DIRECTIONS
1) In the eye exercise comments, list the things Karin says she is better able to see after four weeks of exercising her eyes.
2) Using the eye exercise comments, say yes or no to each statement and quote the deciding words: (a) Doc says you should follow the movements of your eyes. (b) Karin used the idea on her walks because the lighting in the house is not good. (c) Karin says she sees a blur.

PAGE TEXT
※


  8. Doc:

    29.04.2011 at 22:05 #

    Karin, this exercise is for understanding and feeling of eye movements. Ideally the smaller ball within the black circle tends to a point. This is the point of intersection of visual axes. You shouldn’t follow the movements of your eyes. On the contrary, you should try to take control of eye movements. For example, you can stop your eyesight on the edge of the black circle for few seconds and then move it to the other side of the black circle. It seems like you draw some geometric chords in the circle and the eyesight moves in the circle like pool ball on the pool table.

  9. Karin:

    25.05.2011 at 23:38 #

    Thank you.
    You are describing exactly what I saw: pool ball bouncing off the inside edge. Lighting in the house is not good so I used this idea on my walks and was able to see the STOP in a stop sign from a block away, I aimed at the sign with my walking stick with both eyes open, not squinting, and looked beyond the end of the stick. Now I can see the sign without the stick . In the four weeks I have been consistently exercising my eyes I am better able see street signs, leaf detail, birds on wires, squirrels. Bits and pieces of clear. Today I had 30 seconds of “clear vision”. I don’t have a blur rather I see a double image and have to focus my eyes to remove the double image.

※

[Collected data]

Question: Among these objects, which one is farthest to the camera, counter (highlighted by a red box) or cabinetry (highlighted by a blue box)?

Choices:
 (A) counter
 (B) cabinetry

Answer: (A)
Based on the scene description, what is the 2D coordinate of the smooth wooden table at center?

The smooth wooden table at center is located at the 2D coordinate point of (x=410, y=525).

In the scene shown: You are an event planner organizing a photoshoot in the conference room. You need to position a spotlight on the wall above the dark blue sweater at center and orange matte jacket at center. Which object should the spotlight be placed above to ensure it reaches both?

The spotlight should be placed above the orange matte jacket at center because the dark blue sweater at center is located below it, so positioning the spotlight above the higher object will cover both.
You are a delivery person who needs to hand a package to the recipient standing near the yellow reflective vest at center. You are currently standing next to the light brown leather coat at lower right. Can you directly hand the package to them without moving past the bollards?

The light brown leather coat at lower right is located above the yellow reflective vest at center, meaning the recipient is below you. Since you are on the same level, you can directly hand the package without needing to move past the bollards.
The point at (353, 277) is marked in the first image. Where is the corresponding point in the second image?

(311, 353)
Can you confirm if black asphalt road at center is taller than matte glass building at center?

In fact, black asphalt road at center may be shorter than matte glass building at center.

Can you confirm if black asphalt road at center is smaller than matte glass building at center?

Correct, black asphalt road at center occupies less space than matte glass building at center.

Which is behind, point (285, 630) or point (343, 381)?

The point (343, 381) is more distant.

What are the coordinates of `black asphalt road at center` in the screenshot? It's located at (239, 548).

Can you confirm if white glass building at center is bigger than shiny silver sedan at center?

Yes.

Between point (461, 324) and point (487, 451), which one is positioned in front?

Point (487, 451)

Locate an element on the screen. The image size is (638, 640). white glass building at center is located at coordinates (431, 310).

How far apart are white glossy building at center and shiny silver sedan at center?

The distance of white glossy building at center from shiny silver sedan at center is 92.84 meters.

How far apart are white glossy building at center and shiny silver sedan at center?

※

SOLUTIONS BELOW
1) street signs, leaf detail, birds on wires, squirrels

2)
(a) No: "You shouldn’t follow the movements of your eyes."
(b) Yes: "Lighting in the house is not good so I used this idea on my walks"
(c) No: "I don’t have a blur rather I see a double image"